>>>

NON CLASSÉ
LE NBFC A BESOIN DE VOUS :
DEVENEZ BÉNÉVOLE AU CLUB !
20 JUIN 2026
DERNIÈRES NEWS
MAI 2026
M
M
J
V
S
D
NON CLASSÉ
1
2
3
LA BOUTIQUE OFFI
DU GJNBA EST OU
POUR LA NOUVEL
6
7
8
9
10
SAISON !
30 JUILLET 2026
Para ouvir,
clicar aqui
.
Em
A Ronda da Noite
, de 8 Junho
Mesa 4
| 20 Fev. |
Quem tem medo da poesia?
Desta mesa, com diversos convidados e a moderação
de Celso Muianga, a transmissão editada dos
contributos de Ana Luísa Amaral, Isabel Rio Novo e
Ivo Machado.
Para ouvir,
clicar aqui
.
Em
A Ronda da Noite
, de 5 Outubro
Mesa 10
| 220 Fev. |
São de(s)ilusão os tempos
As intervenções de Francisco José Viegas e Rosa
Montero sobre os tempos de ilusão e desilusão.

<<<
>>>

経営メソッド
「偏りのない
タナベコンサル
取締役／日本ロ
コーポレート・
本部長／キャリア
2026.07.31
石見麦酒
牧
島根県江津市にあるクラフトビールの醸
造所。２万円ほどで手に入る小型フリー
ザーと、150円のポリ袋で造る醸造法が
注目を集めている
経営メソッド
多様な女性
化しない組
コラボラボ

<<<
>>>

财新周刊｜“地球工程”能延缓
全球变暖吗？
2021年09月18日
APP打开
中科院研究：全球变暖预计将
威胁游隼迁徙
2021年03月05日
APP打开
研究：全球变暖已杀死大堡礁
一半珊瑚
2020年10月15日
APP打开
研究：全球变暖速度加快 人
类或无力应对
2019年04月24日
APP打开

<<<

WRITTEN TASK
Count the lines in the listing that contain the word "tempos", and give only the number.

OUTPUT
2